Work to be completed → Transcribe the text of every entry below character for character, leaving out the pictures.

Supplied material →
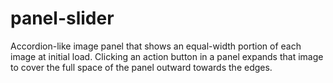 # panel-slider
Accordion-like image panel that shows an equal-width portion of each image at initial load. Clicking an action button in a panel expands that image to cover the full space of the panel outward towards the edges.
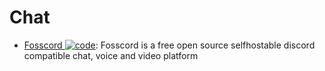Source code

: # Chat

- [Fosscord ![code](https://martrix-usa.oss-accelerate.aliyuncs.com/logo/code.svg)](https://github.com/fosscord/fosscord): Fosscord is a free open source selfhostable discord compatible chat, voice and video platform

Answer to this problem →
 # panel-slider
Accordion-like image panel that shows an equal-width portion of each image at initial load. Clicking an action button in a panel expands that image to cover the full space of the panel outward towards the edges.
Source code

: # Chat

- [Fosscord ![code](https://martrix-usa.oss-accelerate.aliyuncs.com/logo/code.svg)](https://github.com/fosscord/fosscord): Fosscord is a free open source selfhostable discord compatible chat, voice and video platform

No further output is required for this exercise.